Problem to solve: Write out the text of every entry below word for word, leaving out the pictures.

Material provided:
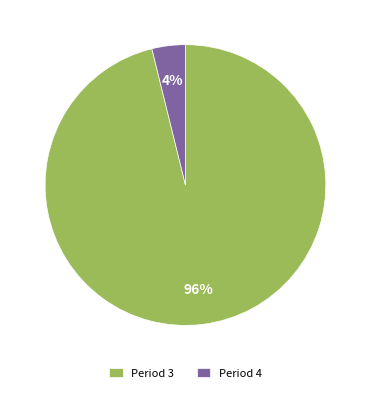

What is the majority slice?

Period 3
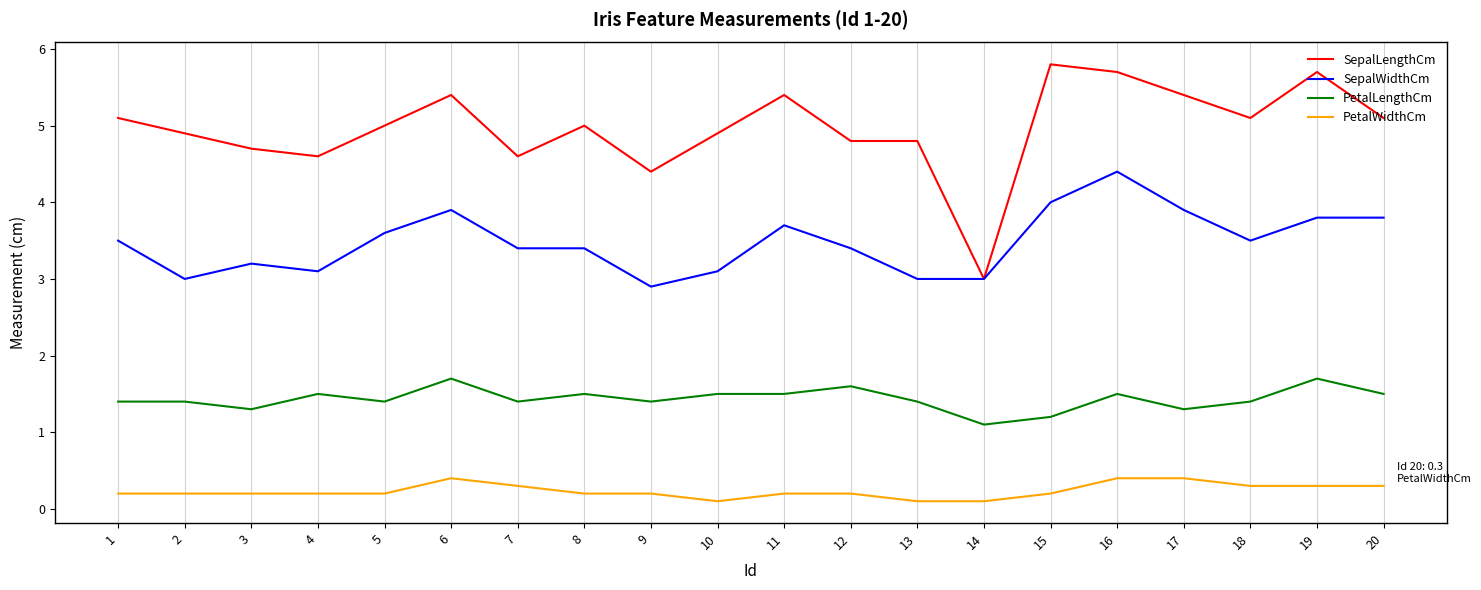

What is the sum of all PetalWidthCm values?

4.7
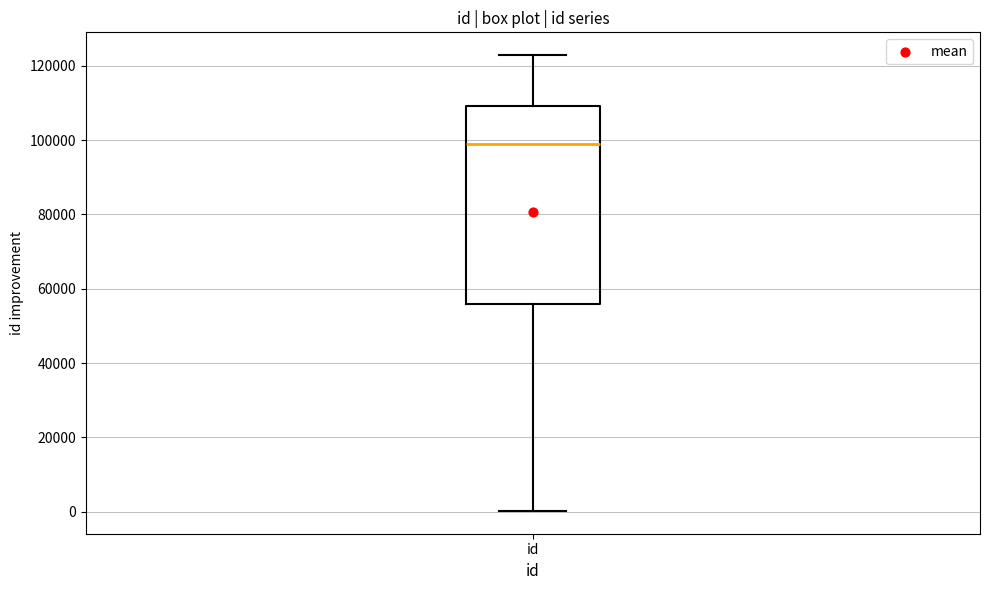

Read this box plot against the y-axis: the position of the median line, the range covered by the box, and the ends of both whiskers. The values are not printed on the chart, so give them approximately, as read against the axis.

median 98000, box 56000 to 110000, whiskers 0 to 122000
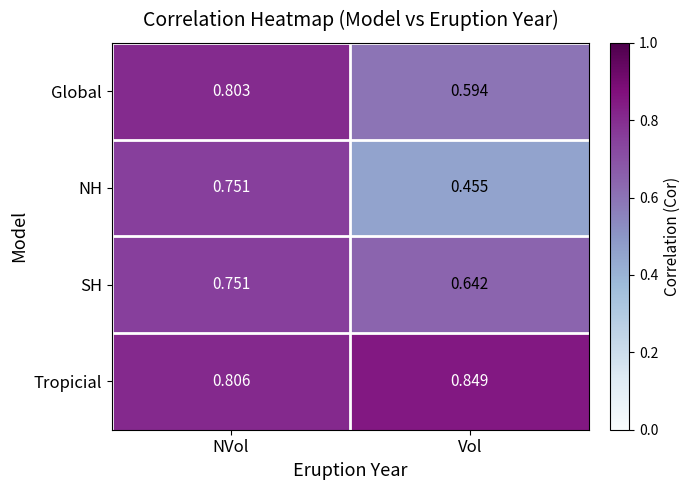

Which series changed the most between NVol and Vol?

NH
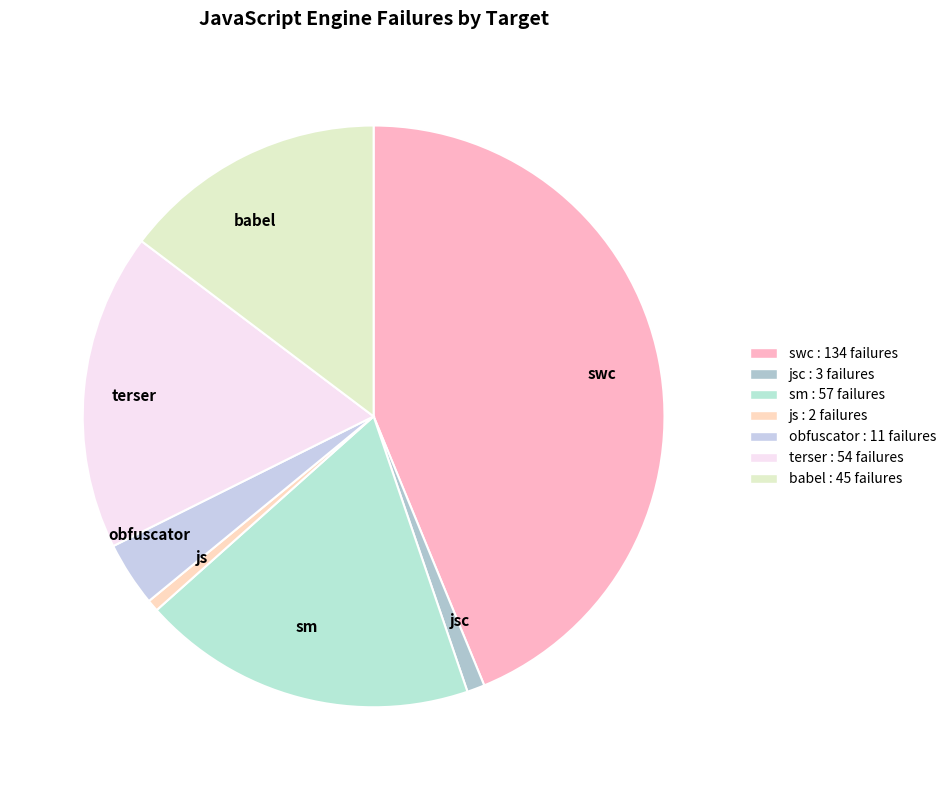

Which has a higher value, terser or jsc?

terser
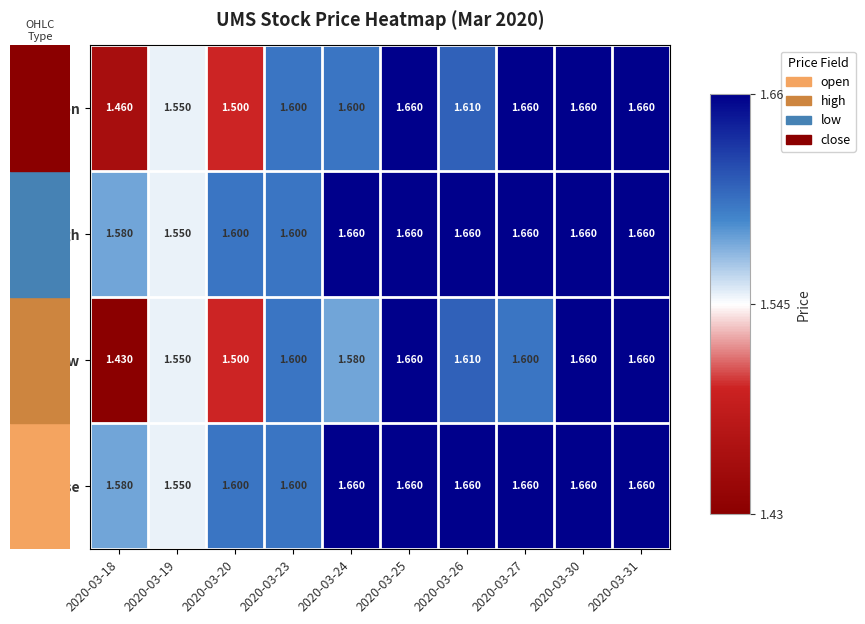

At how many categories does at least one series exceed 1?

10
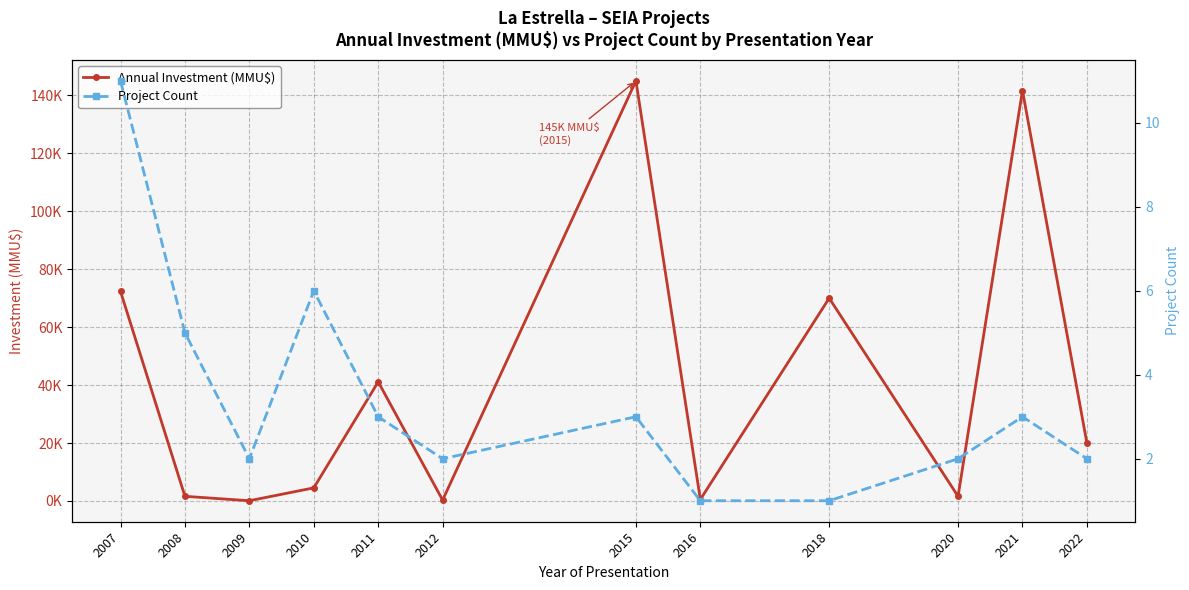

The Annual Investment (MMU$) series shows 96798 at 2018. True or false?

False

Exercise output:
What is the majority slice?

Period 3

What is the sum of all PetalWidthCm values?

4.7

Read this box plot against the y-axis: the position of the median line, the range covered by the box, and the ends of both whiskers. The values are not printed on the chart, so give them approximately, as read against the axis.

median 98000, box 56000 to 110000, whiskers 0 to 122000

Which series changed the most between NVol and Vol?

NH

Which has a higher value, terser or jsc?

terser

At how many categories does at least one series exceed 1?

10

The Annual Investment (MMU$) series shows 96798 at 2018. True or false?

False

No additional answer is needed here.